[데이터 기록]
● ● ● ● ● ● ●

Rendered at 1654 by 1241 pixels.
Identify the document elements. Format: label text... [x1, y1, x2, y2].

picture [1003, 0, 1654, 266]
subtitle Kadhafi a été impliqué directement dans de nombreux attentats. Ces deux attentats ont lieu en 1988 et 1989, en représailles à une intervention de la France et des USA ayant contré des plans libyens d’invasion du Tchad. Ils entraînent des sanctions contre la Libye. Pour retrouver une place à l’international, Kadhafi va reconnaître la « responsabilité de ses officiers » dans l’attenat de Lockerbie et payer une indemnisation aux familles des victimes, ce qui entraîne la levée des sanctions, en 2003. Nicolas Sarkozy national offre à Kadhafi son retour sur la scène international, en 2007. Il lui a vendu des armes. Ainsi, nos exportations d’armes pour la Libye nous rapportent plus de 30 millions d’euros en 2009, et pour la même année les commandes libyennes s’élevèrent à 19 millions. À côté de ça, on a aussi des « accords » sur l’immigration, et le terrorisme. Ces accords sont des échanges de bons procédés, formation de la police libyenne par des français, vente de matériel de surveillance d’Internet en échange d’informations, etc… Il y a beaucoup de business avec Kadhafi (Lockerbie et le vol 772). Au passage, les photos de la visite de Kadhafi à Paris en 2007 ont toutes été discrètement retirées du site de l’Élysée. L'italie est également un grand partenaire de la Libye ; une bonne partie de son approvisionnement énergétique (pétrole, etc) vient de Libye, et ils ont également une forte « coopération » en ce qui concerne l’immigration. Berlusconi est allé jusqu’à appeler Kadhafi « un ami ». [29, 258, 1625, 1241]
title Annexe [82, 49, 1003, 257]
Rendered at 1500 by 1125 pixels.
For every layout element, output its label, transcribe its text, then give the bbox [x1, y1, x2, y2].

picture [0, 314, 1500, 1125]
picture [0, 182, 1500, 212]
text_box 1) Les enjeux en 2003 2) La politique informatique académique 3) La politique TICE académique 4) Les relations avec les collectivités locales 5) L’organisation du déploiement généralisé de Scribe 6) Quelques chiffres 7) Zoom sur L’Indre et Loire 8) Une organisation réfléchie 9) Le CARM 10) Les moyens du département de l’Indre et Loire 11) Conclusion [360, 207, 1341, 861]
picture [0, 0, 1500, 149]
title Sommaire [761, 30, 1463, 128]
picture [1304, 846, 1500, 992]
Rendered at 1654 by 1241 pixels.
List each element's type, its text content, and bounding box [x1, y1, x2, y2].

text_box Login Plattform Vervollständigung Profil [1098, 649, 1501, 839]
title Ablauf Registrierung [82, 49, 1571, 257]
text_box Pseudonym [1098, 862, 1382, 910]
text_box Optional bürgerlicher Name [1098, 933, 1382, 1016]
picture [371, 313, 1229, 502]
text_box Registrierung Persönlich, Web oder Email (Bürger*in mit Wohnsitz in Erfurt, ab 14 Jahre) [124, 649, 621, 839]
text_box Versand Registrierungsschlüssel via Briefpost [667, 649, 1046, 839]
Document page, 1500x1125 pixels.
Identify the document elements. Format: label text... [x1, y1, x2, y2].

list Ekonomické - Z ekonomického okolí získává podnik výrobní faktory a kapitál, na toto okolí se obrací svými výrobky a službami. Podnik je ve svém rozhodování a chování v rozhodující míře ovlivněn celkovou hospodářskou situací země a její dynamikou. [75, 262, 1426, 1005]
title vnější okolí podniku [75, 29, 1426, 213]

● ● ● ● ● ● ●

과제 안내: 데이터 전체에서 "pixels"를 "px"로 바꾸고, 나머지는 그대로 둔 채 다시 써 줄 수 있나요?

연습 답안:
Rendered at 1654 by 1241 px.
Identify the document elements. Format: label text... [x1, y1, x2, y2].

picture [1003, 0, 1654, 266]
subtitle Kadhafi a été impliqué directement dans de nombreux attentats. Ces deux attentats ont lieu en 1988 et 1989, en représailles à une intervention de la France et des USA ayant contré des plans libyens d’invasion du Tchad. Ils entraînent des sanctions contre la Libye. Pour retrouver une place à l’international, Kadhafi va reconnaître la « responsabilité de ses officiers » dans l’attenat de Lockerbie et payer une indemnisation aux familles des victimes, ce qui entraîne la levée des sanctions, en 2003. Nicolas Sarkozy national offre à Kadhafi son retour sur la scène international, en 2007. Il lui a vendu des armes. Ainsi, nos exportations d’armes pour la Libye nous rapportent plus de 30 millions d’euros en 2009, et pour la même année les commandes libyennes s’élevèrent à 19 millions. À côté de ça, on a aussi des « accords » sur l’immigration, et le terrorisme. Ces accords sont des échanges de bons procédés, formation de la police libyenne par des français, vente de matériel de surveillance d’Internet en échange d’informations, etc… Il y a beaucoup de business avec Kadhafi (Lockerbie et le vol 772). Au passage, les photos de la visite de Kadhafi à Paris en 2007 ont toutes été discrètement retirées du site de l’Élysée. L'italie est également un grand partenaire de la Libye ; une bonne partie de son approvisionnement énergétique (pétrole, etc) vient de Libye, et ils ont également une forte « coopération » en ce qui concerne l’immigration. Berlusconi est allé jusqu’à appeler Kadhafi « un ami ». [29, 258, 1625, 1241]
title Annexe [82, 49, 1003, 257]
Rendered at 1500 by 1125 px.
For every layout element, output its label, transcribe its text, then give the bbox [x1, y1, x2, y2].

picture [0, 314, 1500, 1125]
picture [0, 182, 1500, 212]
text_box 1) Les enjeux en 2003 2) La politique informatique académique 3) La politique TICE académique 4) Les relations avec les collectivités locales 5) L’organisation du déploiement généralisé de Scribe 6) Quelques chiffres 7) Zoom sur L’Indre et Loire 8) Une organisation réfléchie 9) Le CARM 10) Les moyens du département de l’Indre et Loire 11) Conclusion [360, 207, 1341, 861]
picture [0, 0, 1500, 149]
title Sommaire [761, 30, 1463, 128]
picture [1304, 846, 1500, 992]
Rendered at 1654 by 1241 px.
List each element's type, its text content, and bounding box [x1, y1, x2, y2].

text_box Login Plattform Vervollständigung Profil [1098, 649, 1501, 839]
title Ablauf Registrierung [82, 49, 1571, 257]
text_box Pseudonym [1098, 862, 1382, 910]
text_box Optional bürgerlicher Name [1098, 933, 1382, 1016]
picture [371, 313, 1229, 502]
text_box Registrierung Persönlich, Web oder Email (Bürger*in mit Wohnsitz in Erfurt, ab 14 Jahre) [124, 649, 621, 839]
text_box Versand Registrierungsschlüssel via Briefpost [667, 649, 1046, 839]
Document page, 1500x1125 px.
Identify the document elements. Format: label text... [x1, y1, x2, y2].

list Ekonomické - Z ekonomického okolí získává podnik výrobní faktory a kapitál, na toto okolí se obrací svými výrobky a službami. Podnik je ve svém rozhodování a chování v rozhodující míře ovlivněn celkovou hospodářskou situací země a její dynamikou. [75, 262, 1426, 1005]
title vnější okolí podniku [75, 29, 1426, 213]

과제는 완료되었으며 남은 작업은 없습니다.